En pilote automatique, devant les photographes, Carl sait parfaitement sourire pour les marques bon marché, ou jouer le dur pour la haute couture. Sa fiancée, le top model Yaya – Charlbi Dean, actrice et mannequin, morte il y a quelques semaines, lundi 29 août, à l’âge de 32 ans –, passe son temps à « poster » sa vie de rêve sur les réseaux sociaux. Sa beauté lui permet de se faire inviter, avec Carl, sur une croisière de luxe (acte II), où le petit personnel a appris à dire oui à tout. Le moment venu, le capitaine du yacht (Woody Harrelson), défaillant, livrera quelques moments d’hilarité.

Aucune vision politique

La croisière, sa mouise : il faudra une tempête et un naufrage pour réinitialiser les rapports de classe. Le groupe de rescapés sur une île déserte va se retrouver sous la coupe d’une employée subalterne du yacht, celle-ci reprenant le pouvoir sur un mode bête et méchant (acte III).
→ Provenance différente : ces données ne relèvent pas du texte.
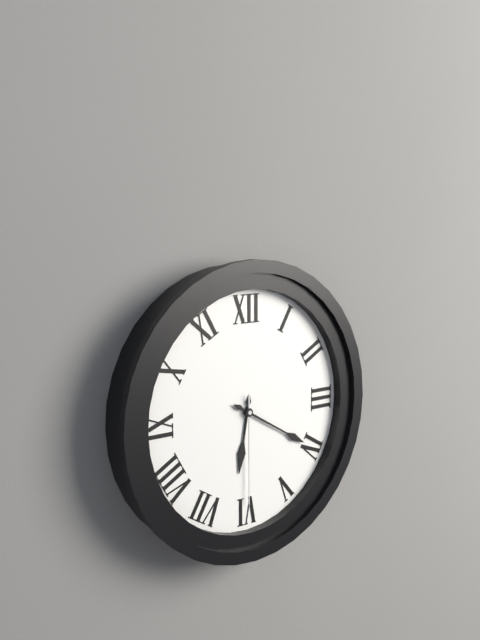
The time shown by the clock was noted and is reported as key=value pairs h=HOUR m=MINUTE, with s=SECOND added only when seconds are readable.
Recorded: h=6 m=20 s=30
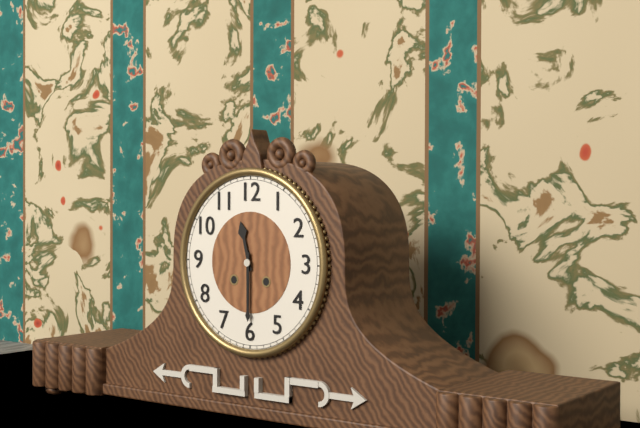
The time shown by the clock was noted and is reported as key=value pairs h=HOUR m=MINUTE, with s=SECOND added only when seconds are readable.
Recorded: h=11 m=30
Salauds de pauvres ! A certains endroits, la comédie de Ruben Ostlund respire le nihilisme basique. Peut-être est-ce pour cette raison que le réalisateur a pu observer que « la presse de gauche » n’aimait pas son film. Sans filtre ne s’embarrasse d’aucune vision politique, celle-là même qui habitait un autre huis clos sur les riches et les pauvres, le virtuose et glaçant Parasite (2019), du Sud-Coréen Bong Joon-ho, lui-même auréolé de la Palme d’or.